The 2016–2020 5-year American Community Survey estimates show that the median household income was $41,250 (with a margin of error of +/- $19,739) and the median family income was $46,250 (+/- $2,103). Males had a median income of $26,750 (+/- $6,844) versus $18,393 (+/- $5,073) for females. The median income for those above 16 years old was $20,938 (+/- $1,912). Approximately, 17.2% of families and 19.5% of the population were below the poverty line, including 27.8% of those under the age of 18 and 0.0% of those ages 65 or over.

===2010 census===
the 2010 census, there were 141 people, 59 households, and 38 families residing in the city. The population density was 261.1 PD/sqmi. There were 84 housing units at an average density of 155.6 /sqmi. The racial makeup of the city was 132 White individuals (93.6%), 8 Hispanic or Latino individuals (5.7%), and one Native American individual (0.7%).

There were 59 households, of which 22 (37.3%) had children under the age of 18 living with them, 24 (40.7%) were married couples living together, 6 (10.2%) had a female householder with no husband present, 8 (13.6%) had a male householder with no wife present, and 21 (35.6%) were non-families. 19 households (32.2%) were made up of individuals, and 8 (13.6%) had someone living alone who was 65 years of age or older. The average household size was 2.39 and the average family size was 2.89.

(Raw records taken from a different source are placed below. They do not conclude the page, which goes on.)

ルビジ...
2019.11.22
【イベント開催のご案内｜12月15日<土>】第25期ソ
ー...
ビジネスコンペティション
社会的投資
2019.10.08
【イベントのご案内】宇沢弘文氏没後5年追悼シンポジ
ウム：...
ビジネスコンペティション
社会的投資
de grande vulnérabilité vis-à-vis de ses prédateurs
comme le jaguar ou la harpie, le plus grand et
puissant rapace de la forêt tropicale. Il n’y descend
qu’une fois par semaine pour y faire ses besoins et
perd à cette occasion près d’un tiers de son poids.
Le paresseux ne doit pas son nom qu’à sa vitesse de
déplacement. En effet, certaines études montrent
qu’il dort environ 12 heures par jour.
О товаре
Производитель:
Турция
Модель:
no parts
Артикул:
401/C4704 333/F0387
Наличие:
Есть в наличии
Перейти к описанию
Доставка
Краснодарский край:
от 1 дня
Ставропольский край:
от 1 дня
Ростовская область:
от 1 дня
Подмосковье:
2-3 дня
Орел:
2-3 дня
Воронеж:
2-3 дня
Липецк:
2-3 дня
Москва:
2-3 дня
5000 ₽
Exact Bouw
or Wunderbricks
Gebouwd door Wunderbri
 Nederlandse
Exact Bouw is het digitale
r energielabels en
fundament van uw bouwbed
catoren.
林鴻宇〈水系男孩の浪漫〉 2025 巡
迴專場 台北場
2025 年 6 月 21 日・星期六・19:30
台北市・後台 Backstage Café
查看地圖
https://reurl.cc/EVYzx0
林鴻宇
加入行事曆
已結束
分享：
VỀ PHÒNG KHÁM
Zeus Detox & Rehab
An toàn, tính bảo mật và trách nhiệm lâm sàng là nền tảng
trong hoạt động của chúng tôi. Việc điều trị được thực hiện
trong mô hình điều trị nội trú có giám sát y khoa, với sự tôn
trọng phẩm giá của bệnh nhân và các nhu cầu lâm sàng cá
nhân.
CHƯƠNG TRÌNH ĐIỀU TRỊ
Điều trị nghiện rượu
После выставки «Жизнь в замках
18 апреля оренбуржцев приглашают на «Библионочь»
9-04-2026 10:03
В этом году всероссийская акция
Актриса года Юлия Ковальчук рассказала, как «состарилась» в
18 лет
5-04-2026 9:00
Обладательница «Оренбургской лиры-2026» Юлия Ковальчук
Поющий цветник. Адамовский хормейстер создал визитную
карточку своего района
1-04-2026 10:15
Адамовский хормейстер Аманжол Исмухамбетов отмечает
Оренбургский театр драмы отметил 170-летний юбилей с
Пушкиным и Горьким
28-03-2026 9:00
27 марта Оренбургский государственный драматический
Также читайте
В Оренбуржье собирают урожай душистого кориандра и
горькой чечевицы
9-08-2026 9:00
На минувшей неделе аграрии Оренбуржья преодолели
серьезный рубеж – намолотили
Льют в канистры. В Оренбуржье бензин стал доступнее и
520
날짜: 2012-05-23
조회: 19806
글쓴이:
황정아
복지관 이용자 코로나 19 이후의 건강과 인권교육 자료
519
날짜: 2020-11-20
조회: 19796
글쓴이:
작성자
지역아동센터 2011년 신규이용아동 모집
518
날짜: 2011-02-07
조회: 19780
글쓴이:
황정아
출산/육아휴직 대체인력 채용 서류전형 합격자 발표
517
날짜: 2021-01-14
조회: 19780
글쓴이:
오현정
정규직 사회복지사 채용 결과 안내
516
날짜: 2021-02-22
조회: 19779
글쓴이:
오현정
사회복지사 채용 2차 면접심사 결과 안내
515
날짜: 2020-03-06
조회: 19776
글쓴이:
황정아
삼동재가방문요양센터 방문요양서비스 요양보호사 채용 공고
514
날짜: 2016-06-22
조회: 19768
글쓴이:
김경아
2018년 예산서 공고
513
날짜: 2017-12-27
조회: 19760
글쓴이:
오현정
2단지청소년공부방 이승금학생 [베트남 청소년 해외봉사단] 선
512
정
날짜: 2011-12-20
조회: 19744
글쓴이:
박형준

The median age in the city was 40.2 years. 40 residents (28.4%) were under the age of 18; 10 (7.2%) were between the ages of 18 and 24; 29 (20.6%) were from 25 to 44; 36 (25.6%) were from 45 to 64; and 26 (18.4%) were 65 years of age or older. The gender makeup of the city was 51.1% male and 48.9% female.

===2000 census===
As of the census of 2000, there were 179 people, 76 households, and 45 families residing in the city. The population density was 328.1 PD/sqmi. There were 90 housing units at an average density of 164.9 /sqmi. The racial makeup of the city was 96.65% White, 2.79% Native American, and 0.56% from two or more races. Hispanic or Latino of any race were 2.23% of the population.

There were 76 households, out of which 28.9% had children under the age of 18 living with them, 47.4% were married couples living together, 10.5% had a female householder with no husband present, and 39.5% were non-families. 38.2% of all households were made up of individuals, and 18.4% had someone living alone who was 65 years of age or older. The average household size was 2.36 and the average family size was 3.13.

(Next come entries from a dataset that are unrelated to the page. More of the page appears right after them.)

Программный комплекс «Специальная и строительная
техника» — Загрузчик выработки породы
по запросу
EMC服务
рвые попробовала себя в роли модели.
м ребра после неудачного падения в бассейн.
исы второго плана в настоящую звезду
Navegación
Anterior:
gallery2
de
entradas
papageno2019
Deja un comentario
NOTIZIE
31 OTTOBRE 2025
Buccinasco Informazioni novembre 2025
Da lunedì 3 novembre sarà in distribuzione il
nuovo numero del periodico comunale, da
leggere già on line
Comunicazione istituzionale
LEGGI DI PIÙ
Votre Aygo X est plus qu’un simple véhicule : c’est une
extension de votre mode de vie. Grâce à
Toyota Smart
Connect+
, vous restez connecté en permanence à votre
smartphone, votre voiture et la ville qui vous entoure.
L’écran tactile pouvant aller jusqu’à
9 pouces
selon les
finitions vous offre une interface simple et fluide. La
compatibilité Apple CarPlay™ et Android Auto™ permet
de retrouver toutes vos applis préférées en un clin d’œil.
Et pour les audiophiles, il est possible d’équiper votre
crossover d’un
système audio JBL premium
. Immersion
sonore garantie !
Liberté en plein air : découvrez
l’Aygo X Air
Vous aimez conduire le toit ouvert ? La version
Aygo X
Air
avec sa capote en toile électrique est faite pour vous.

In the city, the population was spread out, with 30.7% under the age of 18, 3.9% from 18 to 24, 21.8% from 25 to 44, 28.5% from 45 to 64, and 15.1% who were 65 years of age or older. The median age was 39 years. For every 100 females, there were 103.4 males. For every 100 females age 18 and over, there were 100.0 males.

The median income for a household in the city was $27,188, and the median income for a family was $33,000. Males had a median income of $29,250 versus $14,583 for females. The per capita income for the city was $9,543. About 18.8% of families and 24.8% of the population were below the poverty line, including 34.4% of those under the age of eighteen and 21.7% of those 65 or over.

==Education==
The community is served by Woodson USD 366 public school district.

==Notable people==
- Benjamin Goss, Wisconsin legislator
- James Swan, Wisconsin legislator

==In popular culture==
The story of the town having been destroyed by the Great Flood of 1951, was fictionalized in the 1988 album In the Spirit of Things by the rock band Kansas. According to author Dan Fitzgerald, Rich Williams was inspired to create this concept album based on the true stories of the book Ghost Towns of Kansas, Volume II (1979), specifically the chapter on Neosho Falls.